Hach ja, die romantische Weihnachtsstimmung…

Platz da!” kläffte es mir von der Seite entgegen, gefolgt von “Machense mal den Weg frei!” und “Vorsicht mit dem Fahrrad da vorne!” Wer aus diesen Ausrufen nun schlussfolgert, ich hätte an einem Unfallort oder dergleichen den Rettungskräften ziemlich dumm im Weg herumgestanden, liegt falsch: Ich stand auf dem Weihnachtsmarkt, und der Typ, der mich derart von der Seite anschnarrte, war Knecht Ruprecht.

Zumindest vermute ich das, denn es handelte sich um eine Art Schergen, der den Weg für den Nikolaus freizumachen trachtete. Gehört das nicht – neben Kinderverprügeln – zum Aufgabenprofil des Knechts mit der Rute? Seine Verkleidung jedenfalls ließ nicht nur zu wünschen übrig, sondern auch eine tiefverwurzelte Geschmacksverirrung erkennen; und statt einer Rute trug er eine Glocke, mit der er eine freie Passage durch das Publikum freibimmeln wollte, was ihn eher wie einen mittelalterlichen Pestkranken als einen Weihnachtsboten erscheinen ließ.

Nachdem ich mich selbst samt Fahrrad beiseite geschoben hatte – wie konnte ich es nur wagen, überhaupt da herumzustehen und zu warten, bis mein Bekannter seine Tüte Maronen bekommen würde? – erntete ich noch einen vernichtenden Blick des aussätzigen Glockenknechts; vermutlich dafür, dass ich mich nicht einfach in Luft aufgelöst oder mit einem Hechtsprung hinter die Maronenbude die Bahn freigemacht hatte. Wenn’s nach ihm ginge, bekäme ich dieses Jahr keine Geschenke.

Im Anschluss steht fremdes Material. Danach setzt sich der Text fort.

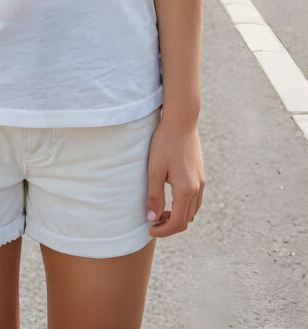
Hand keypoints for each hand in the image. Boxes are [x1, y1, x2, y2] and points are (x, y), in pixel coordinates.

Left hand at [146, 118, 204, 237]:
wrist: (181, 120)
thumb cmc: (165, 143)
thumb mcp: (155, 169)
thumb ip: (154, 196)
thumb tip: (152, 218)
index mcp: (186, 190)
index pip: (178, 223)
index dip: (163, 231)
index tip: (149, 229)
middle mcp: (197, 188)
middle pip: (186, 219)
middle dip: (170, 226)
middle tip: (153, 222)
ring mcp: (201, 181)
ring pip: (193, 210)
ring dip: (178, 216)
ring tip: (161, 211)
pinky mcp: (201, 174)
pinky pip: (196, 199)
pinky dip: (185, 206)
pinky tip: (171, 198)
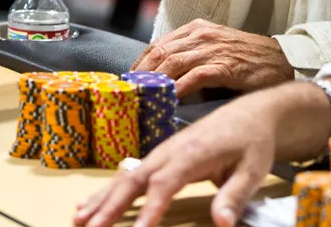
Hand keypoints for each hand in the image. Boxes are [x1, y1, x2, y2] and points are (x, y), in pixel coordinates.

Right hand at [73, 86, 293, 226]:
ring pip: (125, 175)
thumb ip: (234, 196)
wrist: (251, 113)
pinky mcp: (160, 156)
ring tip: (78, 218)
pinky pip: (130, 174)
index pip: (165, 183)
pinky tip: (91, 204)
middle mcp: (170, 150)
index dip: (150, 208)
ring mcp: (162, 152)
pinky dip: (108, 190)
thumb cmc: (252, 142)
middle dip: (111, 205)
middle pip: (134, 178)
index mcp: (192, 152)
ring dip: (101, 198)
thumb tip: (222, 223)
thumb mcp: (252, 169)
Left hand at [131, 19, 294, 97]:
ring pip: (173, 62)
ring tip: (142, 97)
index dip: (140, 63)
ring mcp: (213, 49)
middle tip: (129, 93)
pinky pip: (195, 76)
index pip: (158, 44)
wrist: (284, 60)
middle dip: (141, 73)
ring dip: (154, 81)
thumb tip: (165, 83)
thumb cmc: (248, 60)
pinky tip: (169, 99)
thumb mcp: (215, 51)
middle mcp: (202, 35)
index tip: (129, 81)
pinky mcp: (226, 65)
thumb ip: (192, 60)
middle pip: (160, 52)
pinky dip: (179, 88)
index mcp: (197, 29)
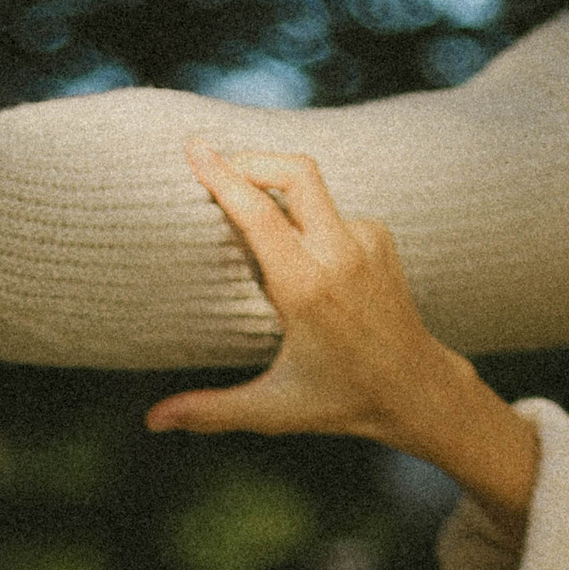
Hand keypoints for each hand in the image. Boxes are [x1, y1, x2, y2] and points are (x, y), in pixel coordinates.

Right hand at [147, 151, 539, 519]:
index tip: (195, 148)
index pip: (260, 214)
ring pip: (311, 188)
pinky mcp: (379, 235)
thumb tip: (152, 421)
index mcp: (308, 289)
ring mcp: (365, 240)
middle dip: (252, 159)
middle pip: (295, 172)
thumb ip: (209, 410)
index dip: (224, 176)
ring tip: (248, 214)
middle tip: (216, 164)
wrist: (416, 389)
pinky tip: (294, 250)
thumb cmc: (340, 401)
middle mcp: (339, 254)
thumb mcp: (272, 409)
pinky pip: (330, 211)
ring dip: (276, 190)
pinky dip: (304, 219)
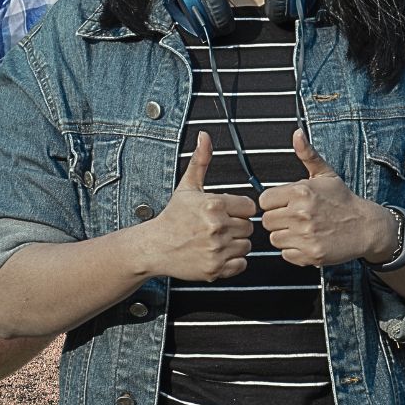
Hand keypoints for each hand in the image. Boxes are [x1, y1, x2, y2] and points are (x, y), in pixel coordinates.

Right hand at [131, 131, 255, 281]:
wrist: (155, 246)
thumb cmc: (173, 217)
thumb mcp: (187, 186)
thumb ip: (201, 160)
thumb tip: (205, 136)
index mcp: (213, 204)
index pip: (249, 207)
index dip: (238, 209)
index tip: (226, 212)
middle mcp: (216, 227)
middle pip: (249, 227)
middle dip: (236, 226)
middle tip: (219, 226)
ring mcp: (216, 249)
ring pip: (246, 246)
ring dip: (235, 244)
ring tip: (216, 239)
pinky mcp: (215, 268)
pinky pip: (241, 264)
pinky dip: (233, 261)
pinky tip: (217, 253)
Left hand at [259, 130, 388, 268]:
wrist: (366, 226)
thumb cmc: (343, 200)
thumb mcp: (325, 174)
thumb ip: (307, 154)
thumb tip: (297, 134)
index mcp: (301, 191)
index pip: (264, 201)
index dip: (273, 203)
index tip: (284, 204)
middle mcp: (301, 213)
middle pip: (267, 221)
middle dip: (278, 219)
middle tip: (294, 217)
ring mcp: (306, 236)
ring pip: (275, 239)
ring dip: (285, 235)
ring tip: (301, 229)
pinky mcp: (311, 255)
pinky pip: (286, 254)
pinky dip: (294, 251)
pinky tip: (307, 241)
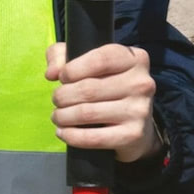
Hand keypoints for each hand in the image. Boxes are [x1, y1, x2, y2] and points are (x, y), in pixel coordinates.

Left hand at [45, 42, 161, 162]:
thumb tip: (52, 73)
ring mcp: (140, 111)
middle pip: (89, 89)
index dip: (72, 69)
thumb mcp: (84, 60)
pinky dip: (72, 136)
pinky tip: (63, 132)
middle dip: (62, 95)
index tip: (62, 77)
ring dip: (63, 116)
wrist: (136, 123)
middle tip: (56, 99)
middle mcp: (141, 83)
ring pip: (87, 113)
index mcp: (134, 59)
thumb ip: (61, 56)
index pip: (99, 60)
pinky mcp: (133, 135)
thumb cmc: (105, 83)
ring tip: (56, 115)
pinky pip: (94, 138)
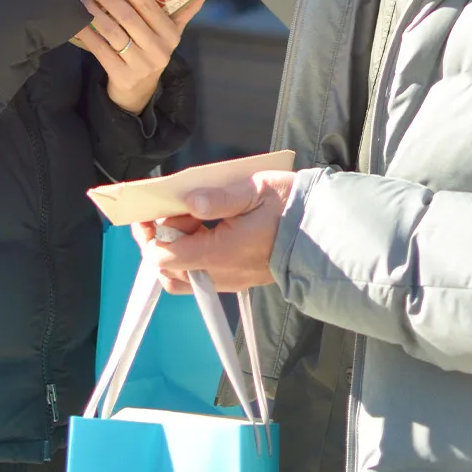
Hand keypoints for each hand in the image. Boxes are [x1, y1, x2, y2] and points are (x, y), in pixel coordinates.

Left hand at [71, 0, 208, 113]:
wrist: (139, 91)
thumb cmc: (153, 50)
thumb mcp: (171, 32)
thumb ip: (183, 9)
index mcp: (171, 34)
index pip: (150, 4)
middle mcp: (158, 49)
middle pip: (128, 16)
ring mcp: (139, 64)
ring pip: (112, 31)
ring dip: (93, 12)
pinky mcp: (120, 75)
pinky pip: (99, 49)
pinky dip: (85, 32)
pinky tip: (75, 20)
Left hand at [132, 171, 295, 292]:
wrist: (322, 233)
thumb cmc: (290, 208)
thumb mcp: (256, 191)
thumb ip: (220, 198)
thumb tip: (190, 202)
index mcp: (220, 253)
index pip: (165, 257)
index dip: (149, 235)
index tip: (149, 212)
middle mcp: (219, 274)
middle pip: (168, 272)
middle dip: (159, 242)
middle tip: (170, 212)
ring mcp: (227, 280)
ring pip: (182, 277)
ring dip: (176, 249)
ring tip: (190, 219)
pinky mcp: (235, 279)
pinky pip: (200, 275)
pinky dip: (192, 254)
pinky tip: (205, 227)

Immerhin kam ich dadurch in den zweifelhaften Genuss, auch den Rest des traurigen Umzugs quasi in der ersten Reihe betrachten zu können: Hinter dem Bimmelhorst folgte ein bemitleidenswertes Exemplar eines Unpaarhufers, das so ganz und gar überhaupt nichts mit einem Rentier zu tun hatte, sondern verdächtige Ähnlichkeit mit einem Shetland- oder sonstigem Pony aufwies. Wenigstens hatte man darauf verzichtet, es zusätzlich mit einem Plüschgeweih oder ähnlichem weiter zu erniedrigen.

Das offensichtlich schwer deprimierte Tier zog einen gräßlich kitschigen Plastik-Pseudoschlitten auf Gummireifen, in dem wiederum ein geistig abwesend wirkender Weihnachtsmann saß. Vielleicht sollte das ein hoheitsvoller Blick sein, mit dem er einen Punkt etwa 20 Meter weiter vorne anfixierte – für mich saher indes so aus, als würde er überlegen, ob er die 30 Euro Lohn für die alberne Nikolausspielerei tatsächlich bei der Arge würde angeben müssen.Von wegen “Ho-Ho-Ho!

Hinter ihm stand ein weiterer Knecht auf dem Vehikel, vielleicht Rupert, der noch erfolglosere Bruder von Ruprecht, dessen Funktion ebenfalls im Bellen von Worten wie “Platz!” und “Zur Seite!” bestand. Wohl für den Fall, dass die Vorhut ausfällt, etwa weil sie an der nächsten Glühweinbude mit ihrem Angezicke an den Falschen, weil schon ordentlich vorgeglühten Weihnachtsmarkttouristen gerät.

Mit wehleidigem Bimmeln und einer Aura der Verzweiflung trottete diese Coca-Cola-Parodie also an mir vorüber und erwärmte damit mein Herz. Ja, das Land ist im Weihnachtsfieber, das wurde mir in diesem Moment klar. Darauf eine lauwarme Feuerzangenbowle, deren Preis-Leistungs-Verhältnis mehrere Warentest-Mitarbeiter über Wochen um die passenden Worte ringen ließe. Jetzt gilt es nur noch, das Geschenkeauspacken, das Gucken der Weihnachtssendung im ZDF und das Sich-gemütlich-machen in die richtige Reihenfolge zu bringen.

Ebenso wurde mir bei dieser Gelegenheit klar, dass ich folgendes Wort in den kommenden Wochen gottseidank NICHT würde schreiben müssen – nur dieses eine Mal, zum Zwecke der Erläuterung: “besinnlich“. So, jetzt isses raus. Ist ja schon schlimm genug, dass man es bis zum Jahresende noch mehrer Myriaden Mal wird lesen müssen – aber schreiben… würg.